— What to produce —
Without a single alteration, write the listing out again.

— Dataset records —
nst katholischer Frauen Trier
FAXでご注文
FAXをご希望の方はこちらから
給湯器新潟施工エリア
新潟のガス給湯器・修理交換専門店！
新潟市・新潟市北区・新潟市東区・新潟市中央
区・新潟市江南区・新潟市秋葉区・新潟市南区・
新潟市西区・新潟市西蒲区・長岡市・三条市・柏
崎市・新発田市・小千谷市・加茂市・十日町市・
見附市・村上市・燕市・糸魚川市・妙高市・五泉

— Result of the exercise —
nst katholischer Frauen Trier
FAXでご注文
FAXをご希望の方はこちらから
給湯器新潟施工エリア
新潟のガス給湯器・修理交換専門店！
新潟市・新潟市北区・新潟市東区・新潟市中央
区・新潟市江南区・新潟市秋葉区・新潟市南区・
新潟市西区・新潟市西蒲区・長岡市・三条市・柏
崎市・新発田市・小千谷市・加茂市・十日町市・
見附市・村上市・燕市・糸魚川市・妙高市・五泉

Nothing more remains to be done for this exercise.